Competition

 

Finding our uniqueness sets us free, but we are not educated to look for that sadly. The education system often fuels the idea of competition, the winner, the best!! But in order to have the “best” there then has to be the “worst”, or those that are “less than”. One cannot exist without the other.

I watched prize giving day at my youngest daughters’ school recently, and could see the delight for those being rewarded and recognized, and simultaneously see the damage being done for others.

For, with a birds eye view, it is obvious we haven’t looked to see what type of pain is being inflicted by labelling someone as “less than” or worst? Whether it is said or not, it is still felt.

 

 Uniqueness through Self- Awareness

 

Unique for sure we are…..but good or bad is an ugly way of looking at things.

Prizes should be awarded to everyone to acknowledge their differences and unique flair, but our schooling system and society is not structured in that way. It is set up to fuel the idea of “less than” and exacerbate insecurities.

I have been committed to “mothering” my children with the aspirations of each of them not competing with one another since their early “baby days” – this has been done to help them know that they each are important in their own right. The four year gap between them all has helped to reinforce this idea, as no direct comparison was never really possible at home. However school has reinforced the idea of competition, and I have had to pedal really hard, to help them grow in self-awareness to see the folly of such competition. They do, to be better than before, for themselves only- not for others and not in a race against others either.

 Healthy Self-Respect

 

“I am important” being born within them, is still slightly competitive, as it could mean some actions taken by them suggest that “you are not so important” instead of the awareness “I am unique and beautiful, just as YOU are”. This is much healthier. We are all beautiful and unique.

I am important is about “me, me, me”. I am unique and beautiful is about self-respect and respect for others too. It is ironically not self centred at all. And for all relationships to flourish, respect is a big foundational glue.

My wish is that the opportunity to have broader wisdom based understandings be offered to our children at school, and be spread far and wide. This is so necessary as an update to our current education system, to help our human family to awaken to what is possible for them in a more unified and evolved world.

 Avoid Comparisons

Never compare your children, even if it happens inadvertently. Show them their uniqueness. It is really important that everyone sees how their individual presence is necessary and unique.

In the end of course, no outside validation will ever be enough to help our children to feel secure within. I can repeatedly tell my kids something about their own strengths, but until they see them, the conversation is all totally useless.

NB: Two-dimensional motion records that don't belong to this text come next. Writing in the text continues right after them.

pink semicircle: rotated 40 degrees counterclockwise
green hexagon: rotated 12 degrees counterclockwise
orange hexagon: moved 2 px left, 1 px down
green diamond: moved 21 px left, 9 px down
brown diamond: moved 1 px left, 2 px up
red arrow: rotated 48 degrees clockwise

So they have to acknowledge their own beauty for themselves- be able to see their own uniqueness, and until they do, we parents can only guide them to expand their self-awareness.

 

 Role Model Vulnerabilities

And the easiest way, is to role model through transforming our own insecurities first. Be open about them. Be vulnerable. Be honest. Inspire through your own actions. Every fear fuels an insecurity. Every moment of control fuels attempts to hide an insecurity. Every emotional trigger stems from insecurity.

 

 Adopt a System to Change

So, these are the steps that I have used to help myself and my children at times.

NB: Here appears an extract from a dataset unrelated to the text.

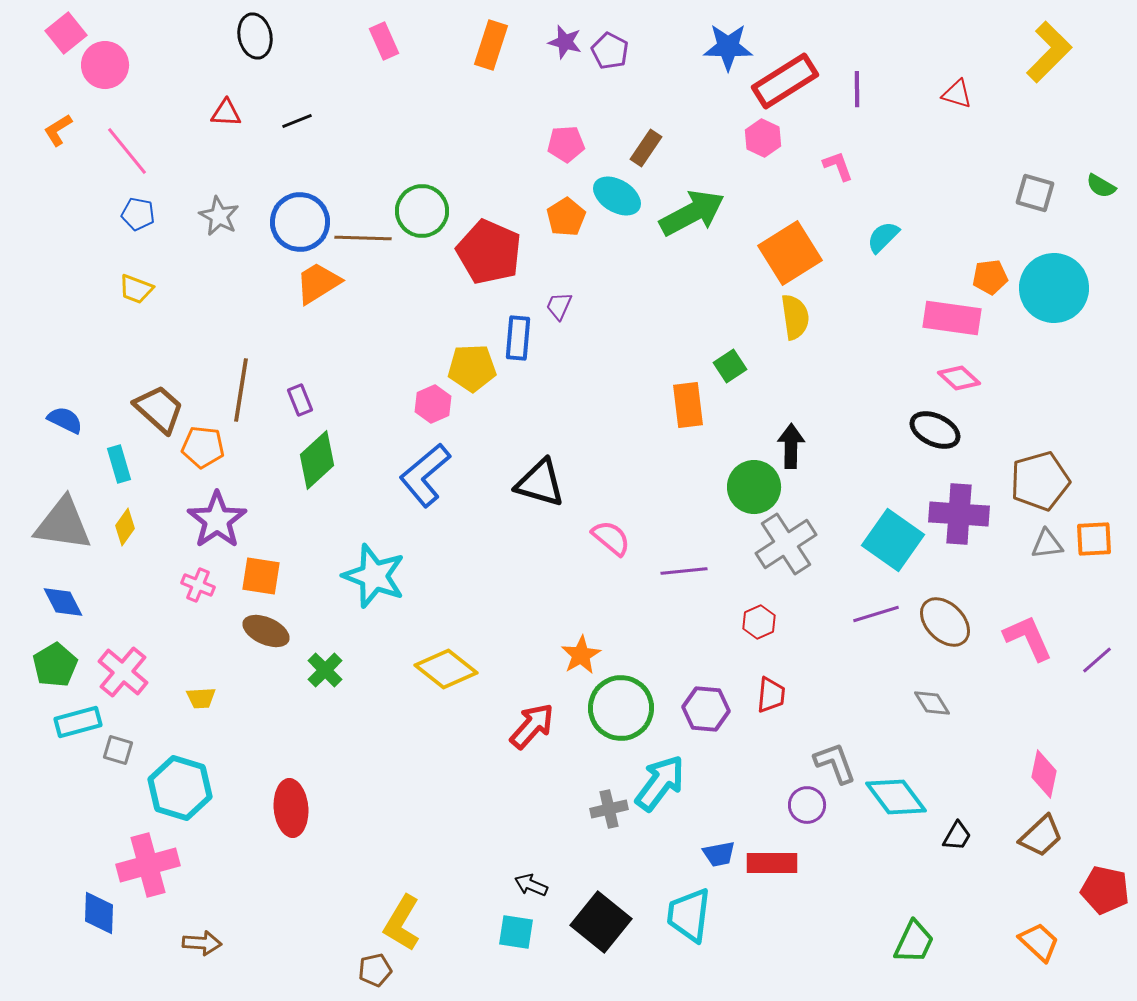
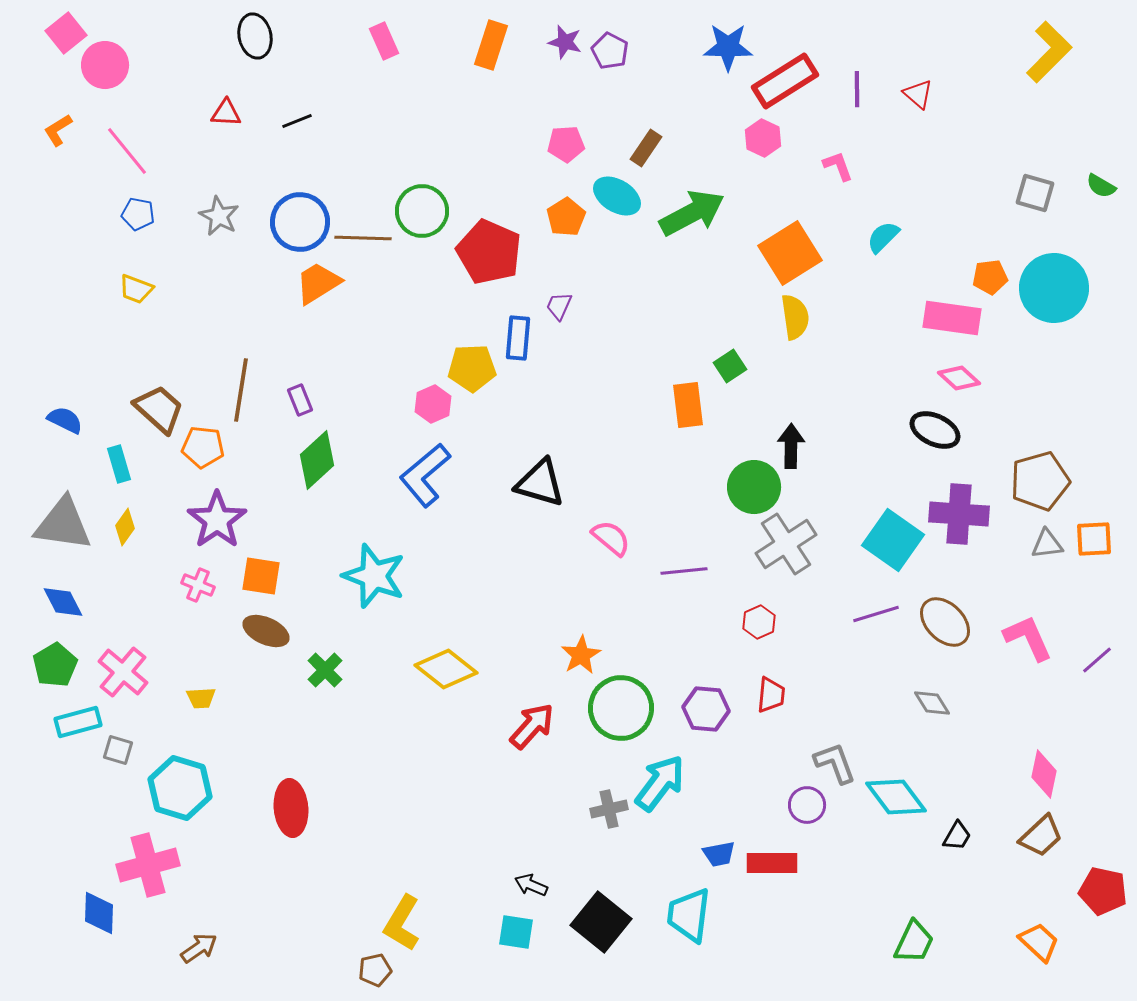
red triangle at (957, 94): moved 39 px left; rotated 24 degrees clockwise
red pentagon at (1105, 890): moved 2 px left, 1 px down
brown arrow at (202, 943): moved 3 px left, 5 px down; rotated 39 degrees counterclockwise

  1. – first we notice where we are held back
  2. – then we encourage acknowledgement of what is happening and its associated restriction
  3. – a contemplation of whether we would benefit from change is considered next through conversation and discussion
  4. – subject to an inner urge to want more, a desire to overcome may be catalyzed within at this point
  5. – and then the action to transform the insecurities follows
  6. – use the dalian method to break free by understanding the insecurity and grow in new awareness
  7. – watch new behaviour from within spontaneously unfold and watch the magic of how the old fear has lost its power
  8. – feel the related inner strength within
  9. – notice how the outside circumstances of life have improved and the old catalyst triggering change has stopped happening
  10. – enjoy life until the next new area of constriction reveals itself

Layer by layer this is possible. It takes courage to delve in, but it is totally worth it.